# PC-BSD Install - RAM Speed Issue



## Braveheart_BSD (Apr 19, 2012)

I have posted the following in the PC-BSD Forums, It was suggested that I post it here.

G'day

Not sure if this is a bug or not. Move it to the correct forum if required.

PC-Spec: I7 920, GTX275 video, 12GB 1600mhx Corsair RAM, Asus P6T motherboard, WD 1TB drive for Windows 7 - 64bit, 500GB HDD for PC-BSD 9.0.

PC-BSD amd64 would not boot from DVD (RAM speed was set at 1600MHz - dual boot system).

After various head scrathchings, I got into the BIOS and fooled with memory speed, started stepping it back until DVD booted, this was set at 1066 MHz when I got results.

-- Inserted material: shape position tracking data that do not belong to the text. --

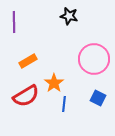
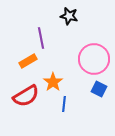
purple line: moved 27 px right, 16 px down; rotated 10 degrees counterclockwise
orange star: moved 1 px left, 1 px up
blue square: moved 1 px right, 9 px up
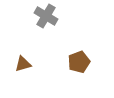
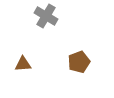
brown triangle: rotated 12 degrees clockwise
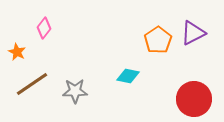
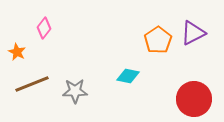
brown line: rotated 12 degrees clockwise
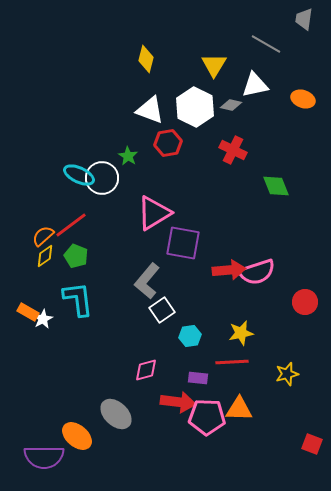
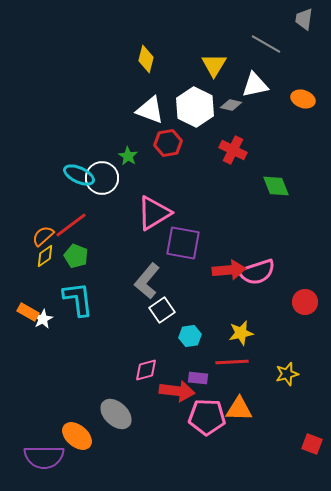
red arrow at (178, 402): moved 1 px left, 11 px up
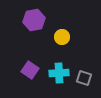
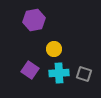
yellow circle: moved 8 px left, 12 px down
gray square: moved 4 px up
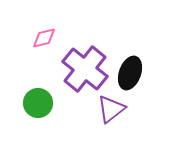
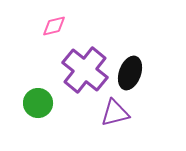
pink diamond: moved 10 px right, 12 px up
purple cross: moved 1 px down
purple triangle: moved 4 px right, 4 px down; rotated 24 degrees clockwise
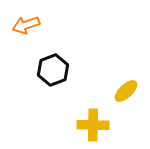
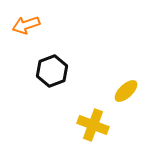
black hexagon: moved 1 px left, 1 px down
yellow cross: rotated 20 degrees clockwise
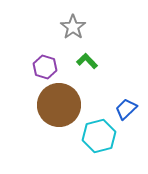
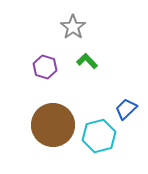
brown circle: moved 6 px left, 20 px down
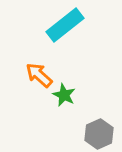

Install then went well, all complete, with no boot loader (disk is selected from boot menu when I want PC-BSD).

Windows 7 used 1600MHz speed fine, I have left this at 1066MHz while using PC-BSD, RAM is set up on motherboard as tri channel. Stepping up RAM speed will boot PC-BSD, but the higher the RAM speed, the more unstable PC-BSD becomes, eventually it will lock up and freeze within minutes. This whole thing maybe a limitation of the motherboard, I just can*'*t find enough info.

PC-BSD 9.0 is brilliant, webcam works, kernel config and building is now FreeBSD standard, just magic, thanks guys, truly excellent.

Braveheart


----------